Start of Page excerpt

LSE atomic op ordering is weaker than intended?

Wed Mar 3 18:40:55 GMT 2021

On Thu, Mar 04, 2021 at 03:04:20AM +0900, Hector Martin wrote:
> On 04/03/2021 00.36, Will Deacon wrote:
> > > Did I miss something, or is this in fact an issue?
> > 
> > Both. The -AL atomics are actually special-cased in the
> > "barrier-ordered-before" relation in the Arm ARM:
> > 
> >    [RW1 is barrier-ordered-before if]
> >    * RW1 appears in program order before an atomic instruction with both
> >      Acquire and Release semantics that appears in program order before
> >      RW2.
> > 
> > However, that isn't sufficient to order prior accesses with the "load part"
> > of the RmW and later accesses with the "store part" of the RmW, as you have
> > observed in your test. I'm aware of some pending proposals in this area of
> > the architecture, so I'm reluctant to make any changes until that's
> > bottomed-out, but I'll make a note to chase that up.
> 
> I had actually seen that part of the spec, and looked at it sideways a few
> times, but concluded it wasn't giving me the ordering guarantees I was
> looking for (this was before I wrote the litmus test). You're right, it does
> nonetheless make it stronger than the mere combination of _acquire and
> _release semantics.
> 
> Glad to hear this is something being worked on! I've been giving myself a
> crash course in memory model minutiae over the past few weeks :)
> 
> > > (And while I'm talking to the right people: this issue aside, do atomic ops
> > > on Normal memory create ordering with Device memory ops, or are there no
> > > guarantees there due to the fact that Normal memory is mapped
> > > inner-shareable and the ordering guarantees thus do not extend to
> > > outer-shareable Device accesses? My currenty understanding is the latter,
> > > but I find the ARM ARM wording hard to conclusively grok here.)
> > 
> > Outer-shareable is a superset of inner-shareable, but I think this would be
> > easier with a specific example. I'll go and look at the AIC patch, since
> > this is all a lot easier to talk about in the context of some real code.
> > 
> > Which is the latest version I should look at?

End of Page excerpt

Answer these questions from the thread on LSE atomic op ordering:
(a) Which atomics does the reply say are special-cased in the "barrier-ordered-before" relation?
(b) How does the reply describe outer-shareable in relation to inner-shareable?
(c) Which patch does the reply say it will go and look at?

Start of Data shown

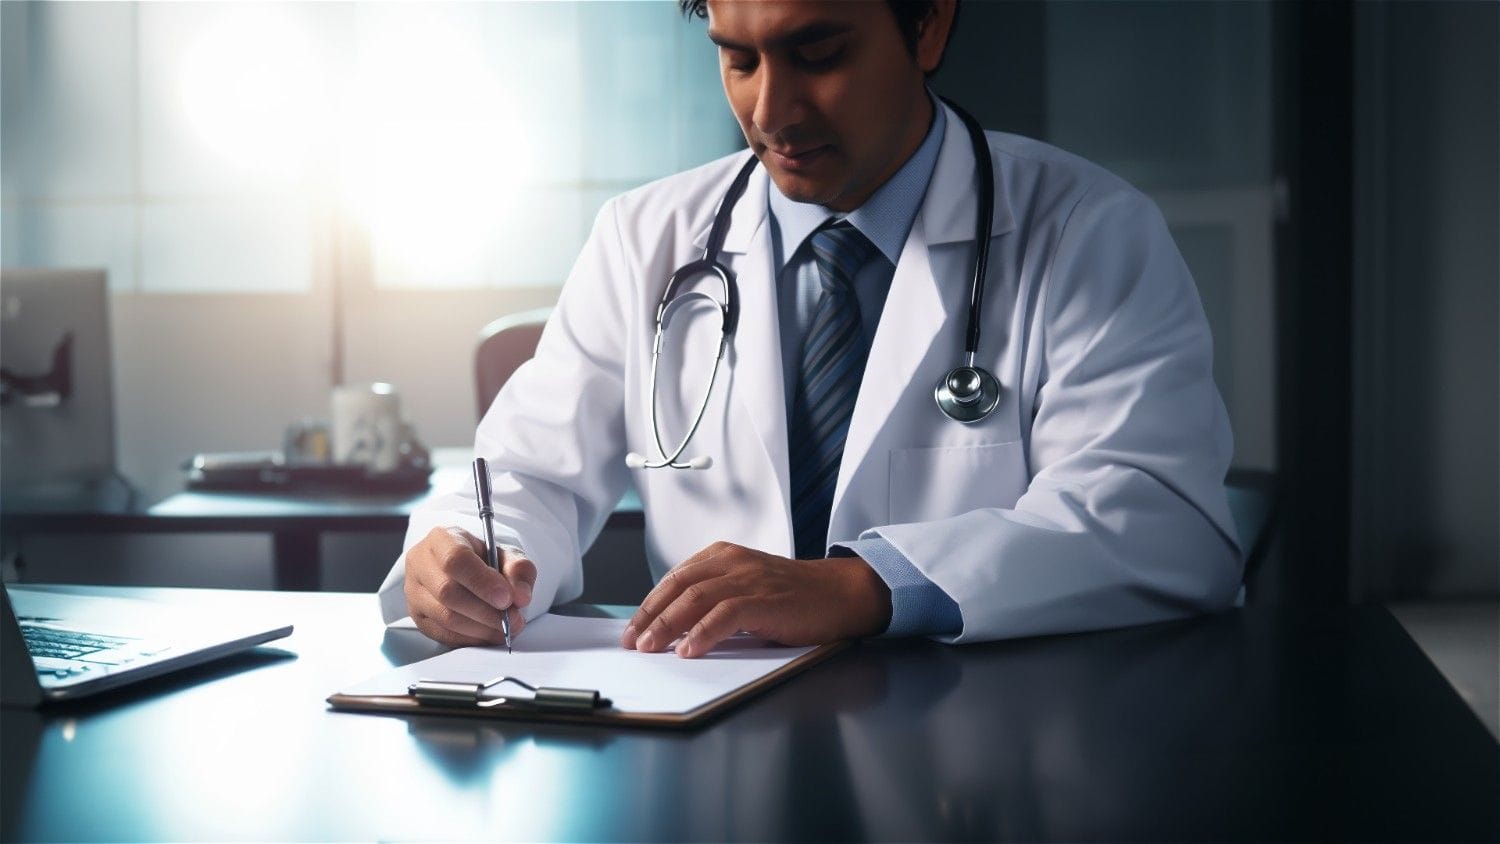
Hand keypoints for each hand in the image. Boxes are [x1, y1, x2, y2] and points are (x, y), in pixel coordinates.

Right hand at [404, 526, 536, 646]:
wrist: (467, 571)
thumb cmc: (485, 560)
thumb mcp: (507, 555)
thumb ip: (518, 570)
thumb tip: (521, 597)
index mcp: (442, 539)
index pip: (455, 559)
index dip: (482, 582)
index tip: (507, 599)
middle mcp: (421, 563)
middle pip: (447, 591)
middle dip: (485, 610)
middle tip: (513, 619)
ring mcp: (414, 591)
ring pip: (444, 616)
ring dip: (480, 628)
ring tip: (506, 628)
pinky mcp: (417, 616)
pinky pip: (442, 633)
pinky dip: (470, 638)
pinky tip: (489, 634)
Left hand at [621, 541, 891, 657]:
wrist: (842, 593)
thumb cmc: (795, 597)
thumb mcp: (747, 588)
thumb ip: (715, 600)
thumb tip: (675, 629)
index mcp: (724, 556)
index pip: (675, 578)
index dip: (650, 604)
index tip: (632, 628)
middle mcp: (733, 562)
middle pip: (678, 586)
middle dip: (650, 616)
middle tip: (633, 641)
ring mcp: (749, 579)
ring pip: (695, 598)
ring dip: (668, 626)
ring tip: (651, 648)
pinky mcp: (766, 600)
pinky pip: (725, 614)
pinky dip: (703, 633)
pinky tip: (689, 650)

End of Data shown

> **Expected answer**:
(a) The -AL atomics.
(b) Outer-shareable is a superset of inner-shareable.
(c) The AIC patch.